EXTRAIT DE PAGE:
★ ★ ★

Parallèlement – ce constat a été fréquemment rappelé au cours des auditions –, l’opacité de l’organisation bancaire ne permet pas un travail efficace des organismes de contrôle. Le déploiement des filiales des banques est aujourd’hui tel qu’il est impossible de déterminer le périmètre de chaque établissement.

Face à cette situation, un certain nombre d’initiatives ont été prises en France, depuis deux ans, pour améliorer la visibilité et renforcer le contrôle des activités bancaires.

À ce titre, j’évoquerai l’adoption de la loi de séparation et de régulation des activités bancaires, que la Haute Assemblée a enrichie en tenant compte des premiers travaux de notre commission d’enquête. Je songe par exemple à la séparation des activités bancaires, qui va dans le sens d’une limitation des risques pour les particuliers et d’un meilleur encadrement des filiales, ou à l’obligation faite aux banques de publier des informations précises sur leurs activités, filiale par filiale, pays par pays, comme le préconise la commission d’enquête via sa proposition n° 21.

J’évoquerai également la loi relative à la lutte contre la fraude fiscale et la grande délinquance économique et financière. Ce texte a durci les sanctions en cas de défaut de réponse ou de réponse partielle à une mise en demeure de produire certains éléments déclaratifs relatifs aux actionnaires, aux filiales et aux participations. Il a en outre étendu le champ de compétence de la brigade nationale de répression de la délinquance fiscale.

★ ★ ★

CONSIGNES:
**a.** Répondez aux questions suivantes d'après l'extrait de page.
(i) Qu'est-ce que l'opacité de l'organisation bancaire ne permet pas ?
(ii) Quel numéro porte la proposition de la commission d'enquête préconisant la publication d'informations filiale par filiale, pays par pays ?
(iii) De quel organisme la loi relative à la lutte contre la fraude fiscale a-t-elle étendu le champ de compétence ?
**b.** Dans l'extrait de page, relevez s'il vous plaît tout ce à quoi se rapportent les éléments déclaratifs visés par les sanctions durcies.

★ ★ ★

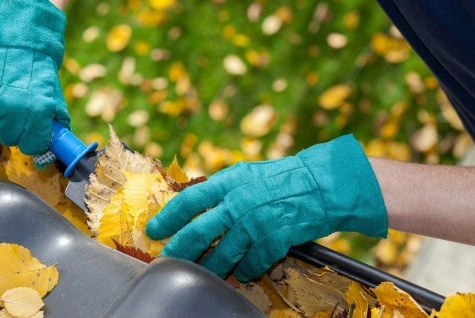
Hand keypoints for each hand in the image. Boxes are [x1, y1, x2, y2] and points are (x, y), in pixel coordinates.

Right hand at [0, 0, 69, 155]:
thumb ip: (54, 124)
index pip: (32, 146)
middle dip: (16, 128)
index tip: (34, 134)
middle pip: (10, 138)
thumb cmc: (38, 69)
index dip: (34, 140)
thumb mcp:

★ ★ ★

RÉPONSES:
**a.**
(i) Un travail efficace des organismes de contrôle.
(ii) La proposition n° 21.
(iii) De la brigade nationale de répression de la délinquance fiscale.

**b.** Les actionnaires, les filiales et les participations.